[PROVIDED TEXT Boundary: Start]

I am trying to use tables in pandas.
The original data look like that (.txt file):
µm nm 1.34E+00 1.39E+00 1.34E+00 1.61E+00 ...
When I manually convert the file from .txt to .csv, by opening it in excel and saving as a .csv file, I obtain something like that:
µm;nm 1.339216;1.388997 1.340324;1.612847 1.341462;1.587352 1.342533;1.686544 ...
Which is working fine in pandas, using the following code:
file =('filename.csv')
df = pd.read_csv(file, sep = ";")
df
dataframe from manually obtained .csv file
Which is what I want. But since I am planning to deal with a lot of those files, I need to process them as batch. So I need to obtain the same dataframe from the original files, which come as .txt.

[PROVIDED TEXT Boundary: End]
[DATA EXTRACT Boundary: Start]

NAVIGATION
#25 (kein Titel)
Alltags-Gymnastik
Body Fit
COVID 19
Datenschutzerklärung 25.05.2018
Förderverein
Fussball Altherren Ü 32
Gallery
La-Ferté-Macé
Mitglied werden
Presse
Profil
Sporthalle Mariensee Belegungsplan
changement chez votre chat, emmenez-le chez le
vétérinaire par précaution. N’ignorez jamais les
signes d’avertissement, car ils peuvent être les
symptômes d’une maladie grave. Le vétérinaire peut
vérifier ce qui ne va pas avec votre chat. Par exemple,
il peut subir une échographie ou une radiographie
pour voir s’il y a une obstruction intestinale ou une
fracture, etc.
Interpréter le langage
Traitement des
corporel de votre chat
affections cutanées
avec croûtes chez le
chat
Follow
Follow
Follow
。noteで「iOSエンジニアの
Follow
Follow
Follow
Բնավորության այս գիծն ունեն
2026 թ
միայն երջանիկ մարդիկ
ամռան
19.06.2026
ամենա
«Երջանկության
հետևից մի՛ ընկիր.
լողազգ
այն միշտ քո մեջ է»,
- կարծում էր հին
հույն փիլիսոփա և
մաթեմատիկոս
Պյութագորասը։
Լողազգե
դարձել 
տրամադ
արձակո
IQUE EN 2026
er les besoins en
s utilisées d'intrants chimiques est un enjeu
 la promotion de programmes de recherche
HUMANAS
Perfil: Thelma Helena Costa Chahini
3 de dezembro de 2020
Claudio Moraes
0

[DATA EXTRACT Boundary: End]

EXERCISE TASKS:
a - Can you reproduce the pandas post word for word, starting at "Which is working" and ending at "come as .txt."?
b - Does the pandas post agree with each statement below? Answer yes or no for each, quoting the deciding words from the post.
(i) The original data files are in .txt format.
(ii) The manual conversion to .csv was done by opening the file in Excel.
(iii) The code reads the .csv file using a comma as the separator.
c - How would the pandas post continue after its last sentence?
The rows come from a separate source.

ANSWERS FOR THE TASKS:
a -
Which is working fine in pandas, using the following code:
file =('filename.csv')
df = pd.read_csv(file, sep = ";")
df
dataframe from manually obtained .csv file
Which is what I want. But since I am planning to deal with a lot of those files, I need to process them as batch. So I need to obtain the same dataframe from the original files, which come as .txt.

b -
(i) Yes: "The original data look like that (.txt file):"
(ii) Yes: "by opening it in excel and saving as a .csv file"
(iii) No: "df = pd.read_csv(file, sep = ";")"

c -
But if I try to do that from the original data, it looks like this:
The code is as follows:
df2 = pd.read_csv('filename.txt', sep = ";", encoding = 'unicode_escape')
df2.to_csv('filename-2.csv', sep='\t', index=None)
df2
Please note that I use the 'unicode_escape' value to avoid the error message "utf-8' codec can't decode byte 0xb5 in position 0: invalid start byte"
I tried to specify various separators, but without success so far.
I hope someone will be able to help.
Thanks,
Sébastien.